In order to turn your disappointments into learning opportunities,  you need to nurture a mindset of resilience. Resilient people bounce back from disappointments and failures, using these setbacks as rungs on the ladder to success. Resilient people:

Remain accountable.  They own up to their part in the problem. They make no excuses. They never play the victim card.

Remain optimistic.  In the best-selling book, Rainy Brain, Sunny Brain, author Elaine Fox talks about the fear-seeking brain and the pleasure seeking brain. Those that have a sunny disposition are optimistic, friendlier and also likely to get more of what they want out of life. This is based off of actual research. So remain optimistic – it might just make the difference between achieving our dreams – or not.

Have strong boundaries. Many people confuse being a people-pleaser with being compassionate. Resilient people create and exercise strong boundaries for themselves. When people walk all over them, they react by reinforcing their boundaries, clarifying what is acceptable to them, and what they will not stand for. They do not react with complying and then feeling bitter or resentful.

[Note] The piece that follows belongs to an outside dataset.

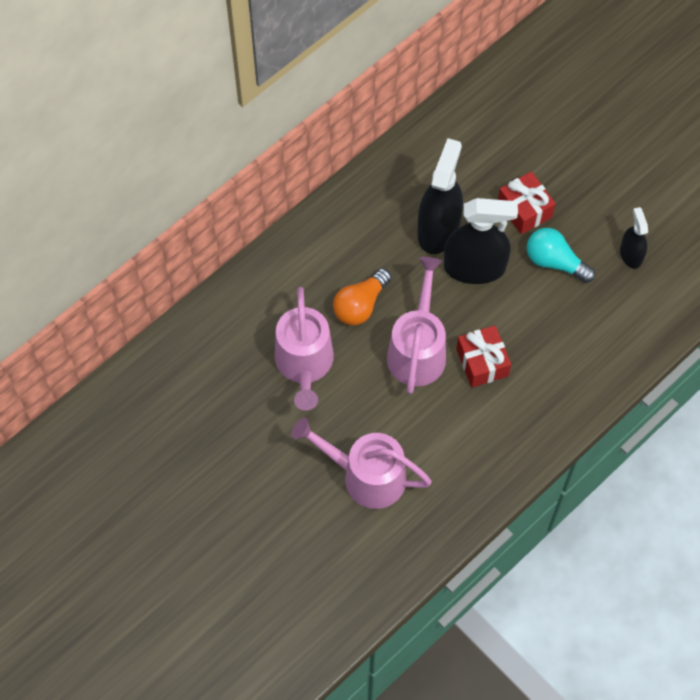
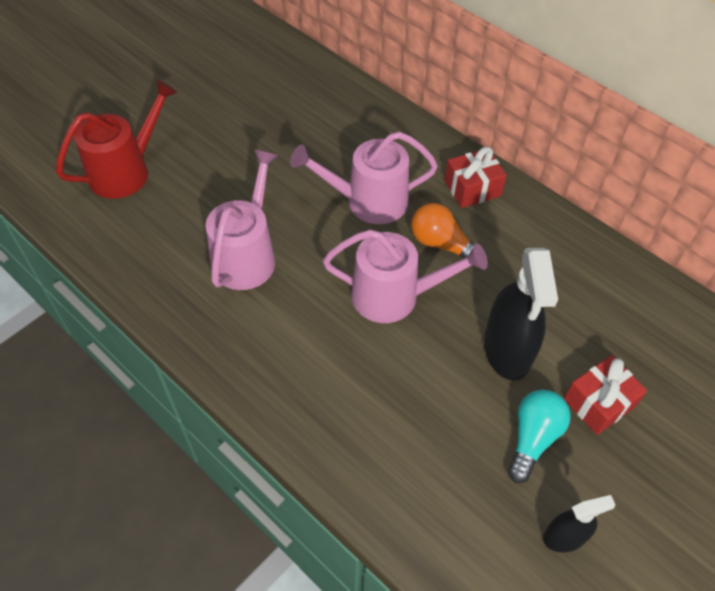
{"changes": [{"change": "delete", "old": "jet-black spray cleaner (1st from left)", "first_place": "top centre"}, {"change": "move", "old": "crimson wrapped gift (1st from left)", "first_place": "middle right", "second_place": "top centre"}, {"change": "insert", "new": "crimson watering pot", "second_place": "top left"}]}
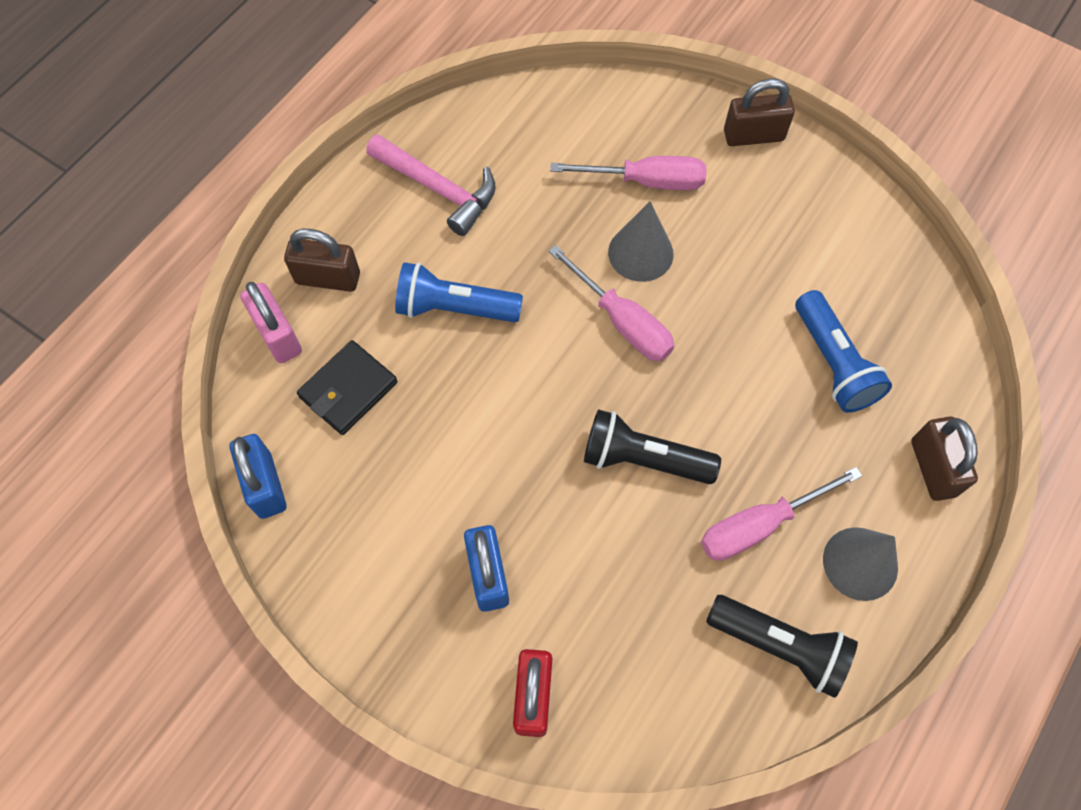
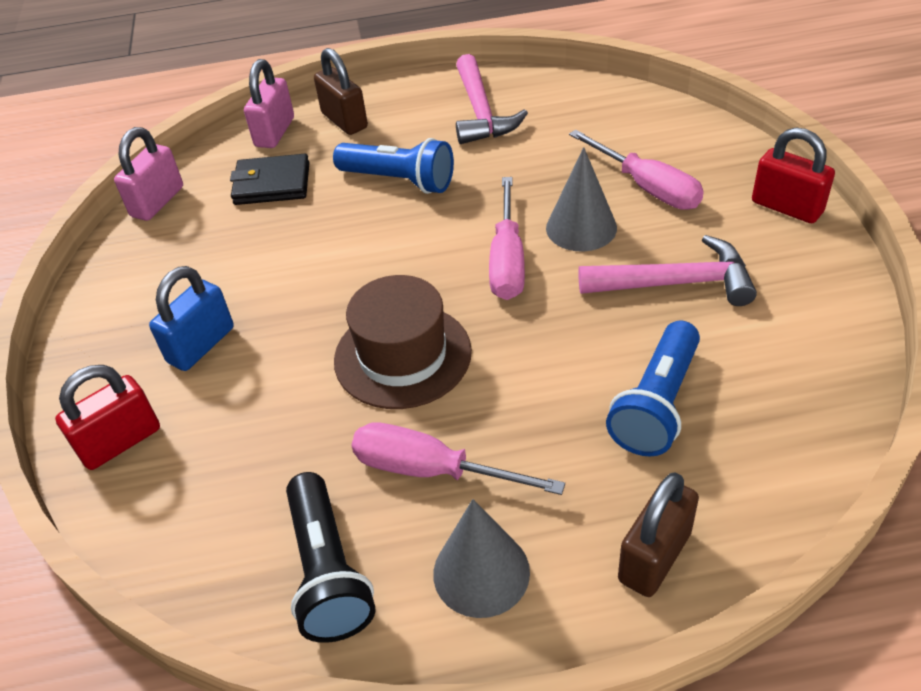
{"changes": [{"change": "recolor", "old": "russet padlock (2nd from left)", "new": "crimson padlock (2nd from left)", "first_place": "top right", "second_place": "top right"}, {"change": "rotate", "old": "cobalt pocket torch (1st from left)", "first_place": "centre", "second_place": "top centre", "degrees": 150}, {"change": "replace", "old": "jet-black pocket torch (1st from left)", "new": "russet top hat", "first_place": "centre", "second_place": "centre"}, {"change": "recolor", "old": "cobalt padlock (1st from left)", "new": "rosy padlock (1st from left)", "first_place": "middle left", "second_place": "top left"}, {"change": "insert", "new": "rosy claw hammer (2nd from left)", "second_place": "middle right"}]}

Avoid self-bashing.  As important as it is to not let people walk all over you, resilient people realize that it is also unacceptable to beat yourself down. Whatever mistakes you may have made in the past, forgive yourself.

Ask for help. Resilient people know when they are in need of help and seek it. They recognize the fact that if they do not tend to their issue, it will only get bigger and take more energy to resolve.

Learn from challenges. Resilient people don’t dread challenges. They relish them. Opportunities to learn, grow and to refine their methods in their quest for success. Challenges are just learning opportunities in the grand scheme of things.

Stop seeking control. Resilient people recognize that everything in life will not be under their control. They learn to be flexible and roll with the punches life throws at them. They learn to let go of the petty things and choose to focus instead on what matters to them.

Embrace change. Resilient people welcome change. They know that change, both good and bad presents opportunities for personal growth. They learn to accept change and even thrive in it.

This list was inspired from (but not exactly the same as) ’10 ways to be better, not bitter, through deep challenge’ by Kathy Caprino

Today’s Task

I want you to start noticing how you feel inside. Start noticing how incidents throughout your day make you feel either positive or negative. Grab a piece of paper, make three columns:

Column 1: Notice the events that trigger feelings towards the negative end of your emotional spectrum. Simply make a note of them without analyzing, making inferences or judgements

Column 2: Write down your reactions. Did you react with your gut? Did you think about it first? Do you believe that negative statement in your head or one someone else has said is true? Is your reaction external (verbal communication, physical action) or internal (introspection, anxiety, brooding)? How does your reaction impact your thoughts.

Column 3: Identify the underlying issues. Did the comment about your weight strike a nerve with you because of larger body image issues. Did your brother’s comment about getting a ‘real’ job make you feel inadequate? Rank each incident from 1 to 10. 1 being very important, 10 being  not so important. How important is this issue in your life. Which ones align with your goals? How much energy should you expend on it?